Quoted passage
======

Research
Reseach Area 1. First Principles & Computational Materials Science
1. Quasiparticle phonons analysis with neural network potential
Current research at Columbia University as a master’s student - to be added
Keywords: phonons, deep potential, LAMMPS, Snakemake, HPC
2. Monte Carlo geometry optimization and first-principles nanoparticles study
From January 2022 to May 2023, I conducted three semesters of independent computational chemistry research with Dr. Robert Topper at the Chemistry Department at The Cooper Union. I was involved in the group’s focus on using theoretical and computational tools to study the formation behavior of salt nanoparticles. I focused on the formation behavior of ammonium chloride solvated in two to eight water molecules.
For geometry optimization, the group developed an open-source geometry optimizer called “TransRot”. I validated the accuracy and reliability of the open-source software by implementing water models such as TIP4P and TIP4P/2005. I used the TransRot software and conducted ab initio calculations in Psi4, ORCA, and SPARTAN to study the formation behavior with ammonium by determining the binding energy as one water molecule is added to the complex.
Book chapter | Poster | GitHub
Keywords: optimizer, Monte Carlo, ab initio, TIP4P, Psi4, ORCA
Research Area 2. Data-driven Methods for Materials Discovery
1. High-throughput geometric crystal featurizer for binary and ternary compounds
In Summer 2023, in collaboration with Dr. Anton Oliynyk, we developed an open-source Python tool crafted for the high-throughput extraction of crystal structure features. Traditional ML models in solid-state materials have predominantly relied on composition data to predict properties. The lack of structural information in the model often leads to incomplete property mapping and predictive noise
This geometric featurizer systematically processes raw Crystallographic Information Files (CIF) to construct supercells and meticulously extracts a comprehensive suite of descriptors, such as coordination numbers, interatomic distances, and atomic environments. These descriptors are not mere extrapolations from generic values but are tailored to the material’s specific structure, reducing noise and enhancing the relevance of ML applications for binary and ternary compounds. The package has demonstrated its robustness, having processed more than 10,000 binary and ternary CIF files. Leveraging structure-property correlations, we believe this crystal structure featurizer can be a promising tool for increasing predictive capabilities for material property optimization.

======

Recorded data
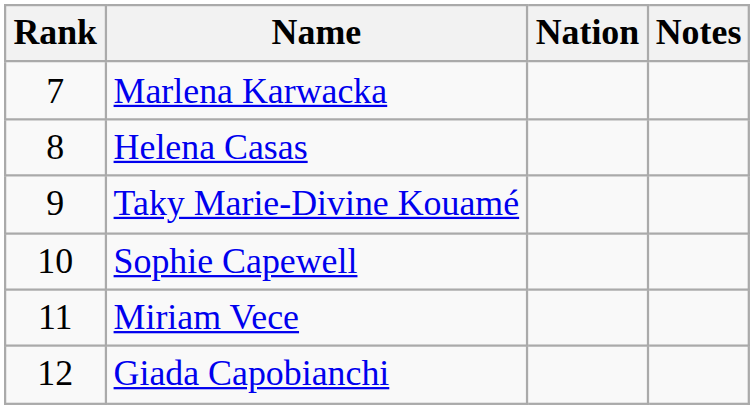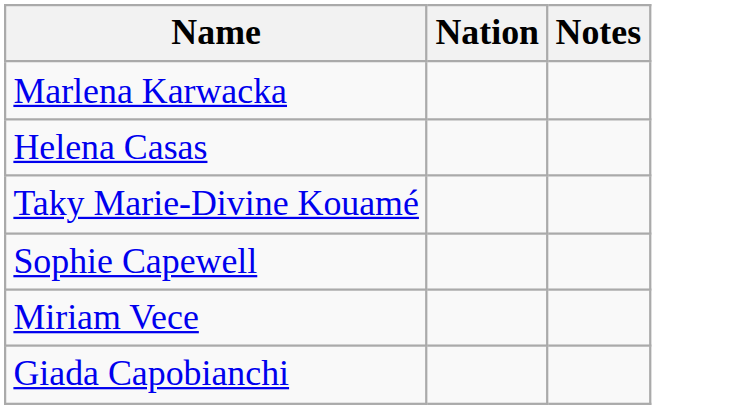- column: Rank | 7 | 8 | 9 | 10 | 11 | 12
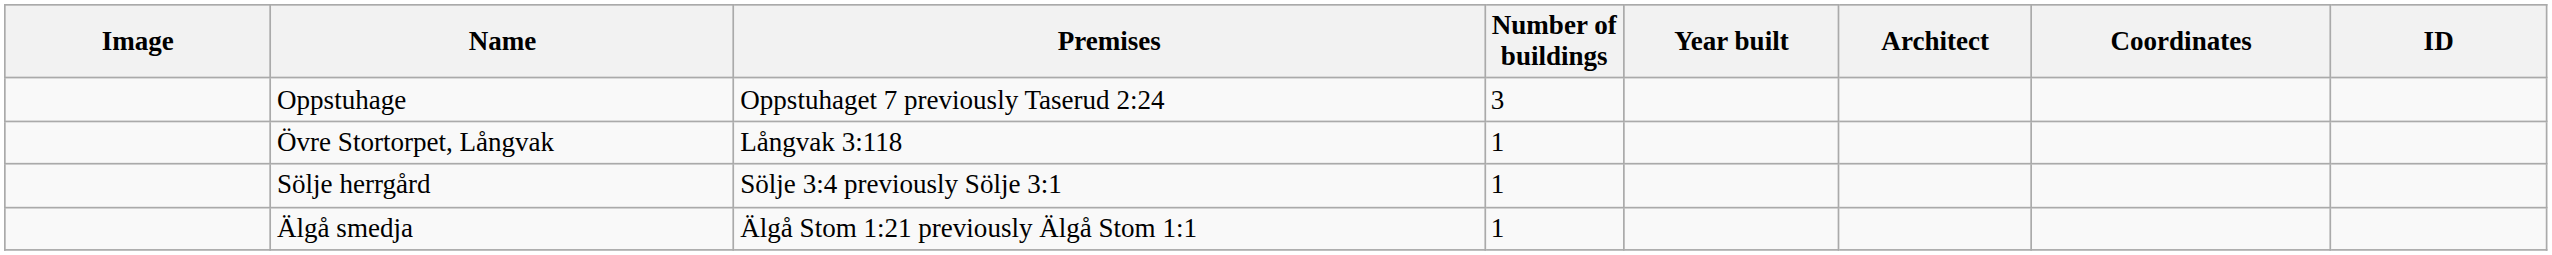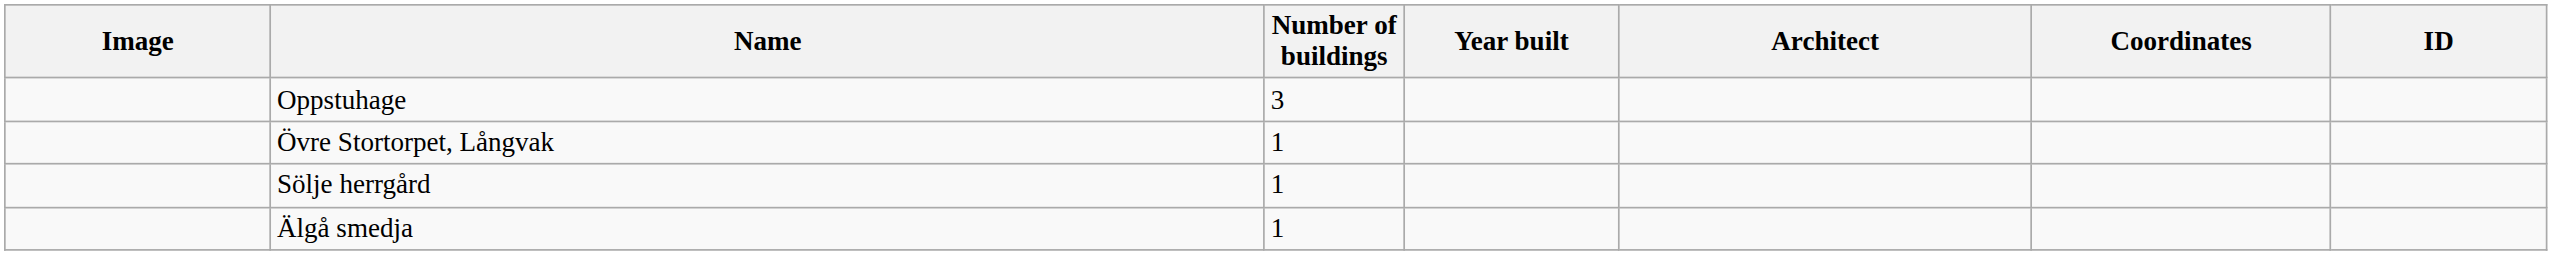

======

Written instruction A
According to the research page, how many binary and ternary CIF files has the geometric featurizer package processed?
Written instruction B
Resume the research page after its final sentence.

Output A
More than 10,000.

Output B
GitHub | Journal of Alloys and Compounds
Keywords: CIF, geometric descriptors, crystal structure, feature engineering, solid-state
2. Machine learning descriptors in materials chemistry used in multiple experimentally validated studies: Oliynyk elemental property dataset
Materials informatics employs data-driven approaches for analysis and discovery of materials. Features also referred to as descriptors are essential in generating reliable and accurate machine-learning models. While general data can be obtained through public and commercial sources, features must be tailored to specific applications.
Common featurizers suitable for generic chemical problems may not be effective in features-property mapping in solid-state materials with ML models. Here, we have assembled the Oliynyk property list for compositional feature generation, which performs well on limited datasets (50 to 1,000 training data points) in the solid-state materials domain. The dataset contains 98 elemental features for atomic numbers from 1 to 92, including thermodynamic properties, electronic structure data, size, electronegativity, and bulk properties such as melting point, density, and conductivity. The dataset has been utilized peer-reviewed publications in predicting material hardness, classification, discovery of novel Heusler compounds, band gap prediction, and determining the site preference of atoms using machine learning models including support vector machines, random forests for classification, and support vector regression for regression problems. We have compiled the dataset by parsing data from publicly available databases and literature and further supplementing it by interpolating values with Gaussian process regression (GPR).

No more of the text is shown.